*WHAT THE EXERCISE ASKS*
Could you reproduce the full listing below word for word, with nothing changed?

*SOURCE INFORMATION*
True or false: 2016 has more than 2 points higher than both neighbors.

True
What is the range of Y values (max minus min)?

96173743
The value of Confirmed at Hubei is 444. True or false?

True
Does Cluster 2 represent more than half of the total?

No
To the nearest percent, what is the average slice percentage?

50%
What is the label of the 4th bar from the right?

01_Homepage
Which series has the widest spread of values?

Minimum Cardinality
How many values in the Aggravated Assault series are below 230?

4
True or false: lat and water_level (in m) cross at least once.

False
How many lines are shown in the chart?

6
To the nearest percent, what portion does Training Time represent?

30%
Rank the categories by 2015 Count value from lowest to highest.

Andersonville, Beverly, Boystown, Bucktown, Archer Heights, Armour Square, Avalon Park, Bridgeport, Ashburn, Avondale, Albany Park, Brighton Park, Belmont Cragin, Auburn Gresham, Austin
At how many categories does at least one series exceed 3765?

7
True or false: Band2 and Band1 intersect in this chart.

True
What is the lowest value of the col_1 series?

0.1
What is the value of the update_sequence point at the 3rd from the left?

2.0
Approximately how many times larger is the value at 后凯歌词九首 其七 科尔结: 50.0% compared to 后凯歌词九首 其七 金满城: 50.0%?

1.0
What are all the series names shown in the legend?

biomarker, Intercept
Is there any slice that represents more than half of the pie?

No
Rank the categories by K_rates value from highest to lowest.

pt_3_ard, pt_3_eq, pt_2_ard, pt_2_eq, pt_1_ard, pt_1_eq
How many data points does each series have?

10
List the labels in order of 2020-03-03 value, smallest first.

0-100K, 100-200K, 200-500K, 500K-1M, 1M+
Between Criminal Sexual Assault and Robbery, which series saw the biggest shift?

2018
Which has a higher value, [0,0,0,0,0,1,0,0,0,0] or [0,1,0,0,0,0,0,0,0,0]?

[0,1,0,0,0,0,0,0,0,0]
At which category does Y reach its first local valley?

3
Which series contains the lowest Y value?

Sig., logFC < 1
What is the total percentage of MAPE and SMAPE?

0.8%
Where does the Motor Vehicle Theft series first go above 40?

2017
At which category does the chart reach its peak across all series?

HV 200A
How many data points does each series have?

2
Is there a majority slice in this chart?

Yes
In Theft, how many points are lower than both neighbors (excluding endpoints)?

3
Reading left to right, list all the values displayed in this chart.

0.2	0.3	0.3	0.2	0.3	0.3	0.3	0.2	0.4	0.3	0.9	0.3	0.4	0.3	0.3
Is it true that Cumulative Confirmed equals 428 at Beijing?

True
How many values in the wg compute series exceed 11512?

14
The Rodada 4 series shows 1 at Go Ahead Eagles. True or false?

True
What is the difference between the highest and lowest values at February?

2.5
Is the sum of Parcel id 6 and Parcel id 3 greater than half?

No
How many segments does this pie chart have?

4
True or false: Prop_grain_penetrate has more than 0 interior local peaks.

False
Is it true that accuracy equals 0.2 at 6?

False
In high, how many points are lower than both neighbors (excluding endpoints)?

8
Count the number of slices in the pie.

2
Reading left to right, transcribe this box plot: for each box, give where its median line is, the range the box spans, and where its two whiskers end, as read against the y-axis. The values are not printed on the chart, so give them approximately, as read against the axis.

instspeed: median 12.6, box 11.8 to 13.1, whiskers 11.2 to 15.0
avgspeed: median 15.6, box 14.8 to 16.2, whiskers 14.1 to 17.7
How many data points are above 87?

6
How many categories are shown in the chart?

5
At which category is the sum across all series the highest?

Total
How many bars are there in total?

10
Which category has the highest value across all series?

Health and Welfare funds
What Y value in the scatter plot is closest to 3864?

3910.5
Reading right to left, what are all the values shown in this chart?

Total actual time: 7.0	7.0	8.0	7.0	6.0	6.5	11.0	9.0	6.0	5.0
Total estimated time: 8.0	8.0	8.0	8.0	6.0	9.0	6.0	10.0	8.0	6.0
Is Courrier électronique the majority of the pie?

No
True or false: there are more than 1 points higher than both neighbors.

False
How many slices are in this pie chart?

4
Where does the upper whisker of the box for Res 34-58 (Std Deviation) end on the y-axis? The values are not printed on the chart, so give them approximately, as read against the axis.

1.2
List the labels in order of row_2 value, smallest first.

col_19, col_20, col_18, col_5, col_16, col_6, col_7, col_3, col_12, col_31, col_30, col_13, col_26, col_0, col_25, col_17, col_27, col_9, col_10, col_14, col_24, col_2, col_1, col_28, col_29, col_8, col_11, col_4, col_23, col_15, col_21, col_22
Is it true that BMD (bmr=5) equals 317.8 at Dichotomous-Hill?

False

*EXERCISE RESULT*
True or false: 2016 has more than 2 points higher than both neighbors.

True
What is the range of Y values (max minus min)?

96173743
The value of Confirmed at Hubei is 444. True or false?

True
Does Cluster 2 represent more than half of the total?

No
To the nearest percent, what is the average slice percentage?

50%
What is the label of the 4th bar from the right?

01_Homepage
Which series has the widest spread of values?

Minimum Cardinality
How many values in the Aggravated Assault series are below 230?

4
True or false: lat and water_level (in m) cross at least once.

False
How many lines are shown in the chart?

6
To the nearest percent, what portion does Training Time represent?

30%
Rank the categories by 2015 Count value from lowest to highest.

Andersonville, Beverly, Boystown, Bucktown, Archer Heights, Armour Square, Avalon Park, Bridgeport, Ashburn, Avondale, Albany Park, Brighton Park, Belmont Cragin, Auburn Gresham, Austin
At how many categories does at least one series exceed 3765?

7
True or false: Band2 and Band1 intersect in this chart.

True
What is the lowest value of the col_1 series?

0.1
What is the value of the update_sequence point at the 3rd from the left?

2.0
Approximately how many times larger is the value at 后凯歌词九首 其七 科尔结: 50.0% compared to 后凯歌词九首 其七 金满城: 50.0%?

1.0
What are all the series names shown in the legend?

biomarker, Intercept
Is there any slice that represents more than half of the pie?

No
Rank the categories by K_rates value from highest to lowest.

pt_3_ard, pt_3_eq, pt_2_ard, pt_2_eq, pt_1_ard, pt_1_eq
How many data points does each series have?

10
List the labels in order of 2020-03-03 value, smallest first.

0-100K, 100-200K, 200-500K, 500K-1M, 1M+
Between Criminal Sexual Assault and Robbery, which series saw the biggest shift?

2018
Which has a higher value, [0,0,0,0,0,1,0,0,0,0] or [0,1,0,0,0,0,0,0,0,0]?

[0,1,0,0,0,0,0,0,0,0]
At which category does Y reach its first local valley?

3
Which series contains the lowest Y value?

Sig., logFC < 1
What is the total percentage of MAPE and SMAPE?

0.8%
Where does the Motor Vehicle Theft series first go above 40?

2017
At which category does the chart reach its peak across all series?

HV 200A
How many data points does each series have?

2
Is there a majority slice in this chart?

Yes
In Theft, how many points are lower than both neighbors (excluding endpoints)?

3
Reading left to right, list all the values displayed in this chart.

0.2	0.3	0.3	0.2	0.3	0.3	0.3	0.2	0.4	0.3	0.9	0.3	0.4	0.3	0.3
Is it true that Cumulative Confirmed equals 428 at Beijing?

True
How many values in the wg compute series exceed 11512?

14
The Rodada 4 series shows 1 at Go Ahead Eagles. True or false?

True
What is the difference between the highest and lowest values at February?

2.5
Is the sum of Parcel id 6 and Parcel id 3 greater than half?

No
How many segments does this pie chart have?

4
True or false: Prop_grain_penetrate has more than 0 interior local peaks.

False
Is it true that accuracy equals 0.2 at 6?

False
In high, how many points are lower than both neighbors (excluding endpoints)?

8
Count the number of slices in the pie.

2
Reading left to right, transcribe this box plot: for each box, give where its median line is, the range the box spans, and where its two whiskers end, as read against the y-axis. The values are not printed on the chart, so give them approximately, as read against the axis.

instspeed: median 12.6, box 11.8 to 13.1, whiskers 11.2 to 15.0
avgspeed: median 15.6, box 14.8 to 16.2, whiskers 14.1 to 17.7
How many data points are above 87?

6
How many categories are shown in the chart?

5
At which category is the sum across all series the highest?

Total
How many bars are there in total?

10
Which category has the highest value across all series?

Health and Welfare funds
What Y value in the scatter plot is closest to 3864?

3910.5
Reading right to left, what are all the values shown in this chart?

Total actual time: 7.0	7.0	8.0	7.0	6.0	6.5	11.0	9.0	6.0	5.0
Total estimated time: 8.0	8.0	8.0	8.0	6.0	9.0	6.0	10.0	8.0	6.0
Is Courrier électronique the majority of the pie?

No
True or false: there are more than 1 points higher than both neighbors.

False
How many slices are in this pie chart?

4
Where does the upper whisker of the box for Res 34-58 (Std Deviation) end on the y-axis? The values are not printed on the chart, so give them approximately, as read against the axis.

1.2
List the labels in order of row_2 value, smallest first.

col_19, col_20, col_18, col_5, col_16, col_6, col_7, col_3, col_12, col_31, col_30, col_13, col_26, col_0, col_25, col_17, col_27, col_9, col_10, col_14, col_24, col_2, col_1, col_28, col_29, col_8, col_11, col_4, col_23, col_15, col_21, col_22
Is it true that BMD (bmr=5) equals 317.8 at Dichotomous-Hill?

False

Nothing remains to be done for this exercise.